A spate of deadly shootings by police over the last year has prompted Ontario’s Ombudsman to hit the road. Thursday Andre Marin was in Burlington meeting with a group of family members who’ve lost loved-ones to police bullets.

Marin is in the midst of an investigation, to determine whether the province needs to develop new “use of force” guidelines for police in Ontario.

Scot Urquhart spoke to both the Ombudsman, and a representative of families involved and has the latest developments.

Many of the family members who were at Thursday morning`s meeting were either too shaken, or too angry, to speak on camera. Among them Norm Dorr who learned just Wednesday that the Special Investigations Unit of the province has cleared two Hamilton police officers of all wrong-doing in the shooting death of Steve Mesic, his daughter`s common-law husband.

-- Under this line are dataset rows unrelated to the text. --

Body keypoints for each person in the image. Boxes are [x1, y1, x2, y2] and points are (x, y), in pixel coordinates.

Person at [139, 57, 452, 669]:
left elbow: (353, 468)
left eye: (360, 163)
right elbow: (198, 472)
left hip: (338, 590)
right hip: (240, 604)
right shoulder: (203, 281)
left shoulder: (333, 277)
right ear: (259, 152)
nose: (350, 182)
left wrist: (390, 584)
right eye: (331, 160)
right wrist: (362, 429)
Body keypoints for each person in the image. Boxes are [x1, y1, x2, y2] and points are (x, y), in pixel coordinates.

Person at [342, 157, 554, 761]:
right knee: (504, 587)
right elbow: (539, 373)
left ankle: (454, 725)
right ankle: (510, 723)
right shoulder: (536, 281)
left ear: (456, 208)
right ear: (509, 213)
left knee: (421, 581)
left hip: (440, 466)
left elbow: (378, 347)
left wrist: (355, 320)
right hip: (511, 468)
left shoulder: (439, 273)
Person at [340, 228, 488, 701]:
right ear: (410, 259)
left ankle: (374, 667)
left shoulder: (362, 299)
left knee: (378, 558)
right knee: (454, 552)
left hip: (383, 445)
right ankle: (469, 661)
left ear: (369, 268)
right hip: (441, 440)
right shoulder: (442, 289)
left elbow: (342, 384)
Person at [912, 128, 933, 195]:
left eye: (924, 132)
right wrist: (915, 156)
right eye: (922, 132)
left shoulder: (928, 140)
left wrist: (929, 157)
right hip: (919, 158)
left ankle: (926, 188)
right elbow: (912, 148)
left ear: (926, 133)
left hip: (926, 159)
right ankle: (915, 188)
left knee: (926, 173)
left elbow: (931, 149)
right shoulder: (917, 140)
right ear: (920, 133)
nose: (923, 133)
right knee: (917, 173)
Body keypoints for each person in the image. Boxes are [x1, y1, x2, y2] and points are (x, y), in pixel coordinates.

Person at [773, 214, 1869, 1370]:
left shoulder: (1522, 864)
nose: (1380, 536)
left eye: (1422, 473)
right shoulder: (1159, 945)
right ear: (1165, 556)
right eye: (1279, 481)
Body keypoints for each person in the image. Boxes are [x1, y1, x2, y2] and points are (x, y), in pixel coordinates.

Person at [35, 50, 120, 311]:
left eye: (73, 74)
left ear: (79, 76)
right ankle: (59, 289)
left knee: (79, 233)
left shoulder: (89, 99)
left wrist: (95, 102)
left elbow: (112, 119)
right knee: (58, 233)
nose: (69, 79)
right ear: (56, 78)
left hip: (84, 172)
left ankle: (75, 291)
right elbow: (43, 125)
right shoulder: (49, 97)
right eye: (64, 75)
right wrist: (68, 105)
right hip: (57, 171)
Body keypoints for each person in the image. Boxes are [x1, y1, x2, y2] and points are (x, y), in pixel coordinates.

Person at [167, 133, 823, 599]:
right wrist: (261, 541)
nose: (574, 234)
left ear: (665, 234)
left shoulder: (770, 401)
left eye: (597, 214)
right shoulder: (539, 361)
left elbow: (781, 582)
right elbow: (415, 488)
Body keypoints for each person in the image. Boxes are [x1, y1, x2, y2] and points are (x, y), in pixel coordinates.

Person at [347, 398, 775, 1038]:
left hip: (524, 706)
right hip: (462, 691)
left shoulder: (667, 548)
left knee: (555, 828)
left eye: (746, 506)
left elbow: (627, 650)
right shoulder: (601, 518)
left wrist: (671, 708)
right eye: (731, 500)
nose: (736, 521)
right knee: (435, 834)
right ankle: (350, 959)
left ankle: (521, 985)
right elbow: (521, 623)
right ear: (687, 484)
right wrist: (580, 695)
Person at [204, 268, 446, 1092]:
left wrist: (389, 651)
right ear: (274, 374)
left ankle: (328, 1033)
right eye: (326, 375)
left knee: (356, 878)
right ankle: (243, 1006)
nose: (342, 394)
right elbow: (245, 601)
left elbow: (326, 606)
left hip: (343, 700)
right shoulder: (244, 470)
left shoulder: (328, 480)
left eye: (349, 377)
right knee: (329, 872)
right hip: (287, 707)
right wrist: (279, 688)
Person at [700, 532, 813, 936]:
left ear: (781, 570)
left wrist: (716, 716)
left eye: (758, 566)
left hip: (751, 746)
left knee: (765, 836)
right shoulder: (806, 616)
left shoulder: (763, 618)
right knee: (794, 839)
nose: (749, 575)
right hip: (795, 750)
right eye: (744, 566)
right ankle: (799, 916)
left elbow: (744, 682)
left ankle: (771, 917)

Inside this Burlington hotel, lies an ocean of grief. A group of families, who have lost their loved ones at the hands of police. Karyn Graham, whose son Trevor was shot and killed by Waterloo police in 2007. Norman Dorr, representing the family of Steve Mesic, shot by Hamilton police in June. And family members of Andreas Chinnery, killed by police bullets in February 2011 and Phonesay Chanthanchak, who was also shot and killed by police one year later, in February 2012. All of them gathered to talk to Ontario Ombudsman Andre Marin:
“Is there not a better way to deal with these situations, than to lead to fatalities?”

Marin is preparing a report on police use-of-force, focussing on de-escalation, something that Karyn Greenwood-Graham says is lacking in current police training: “He explained to us what the investigation entails, that he’s investigating the de-escalation techniques that the police are not using, not utilizing. It’s not even in the use of force model.”

Greenwood-Graham says the concerns of the families here — are fixed on three main points:

A lack of trauma support for family members who have lost a loved one in a confrontation with police.

Inconsistent policing practices across the province in regard to the use of force, and options for de-escalation.

And, an almost unanimous belief, that the investigations of police shootings by the SIU are flawed, and completely inadequate.

Marin: “They’re not satisfied by the thoroughness of the SIU investigation and that, we’ve noted before, is a work in progress. Often the SIU investigators do not approach the family for fact-finding. They don’t approach all of the witnesses that could be, in an investigation.”

But perhaps the biggest concern for both the families, and the Ombudsman, is the seeming reluctance of the 53 police services in the Province; to get involved in the issue.

Marin: “The official position of the OCPA is that they will not participate, which I think is childish — just grabbing your ball and your blanky and just running home is not going to help.”

Greenwood-Graham: “If they’re not looking at it, they’re not doing their jobs. They’re not looking at alternatives. Because, everything changes in the world. Everything. And if the police are the last to want to look at change — they’re not part of the world.”

The Ombudsman says that he is still three to four months away from completing his report. But he already has submissions from more than 162 interested parties, and experts stretching from California, to Scotland. Before that, however, Karyn Greenwood-Graham says there`s another meeting, that she hopes scores of every day citizens will attend. That’s the next meeting of the Hamilton Police Services Board, at city hall, on October 16th, at 4pm. She says it`s imperative that ordinary citizens weigh in on the use of force by police before they too become victims of its sometimes deadly consequence.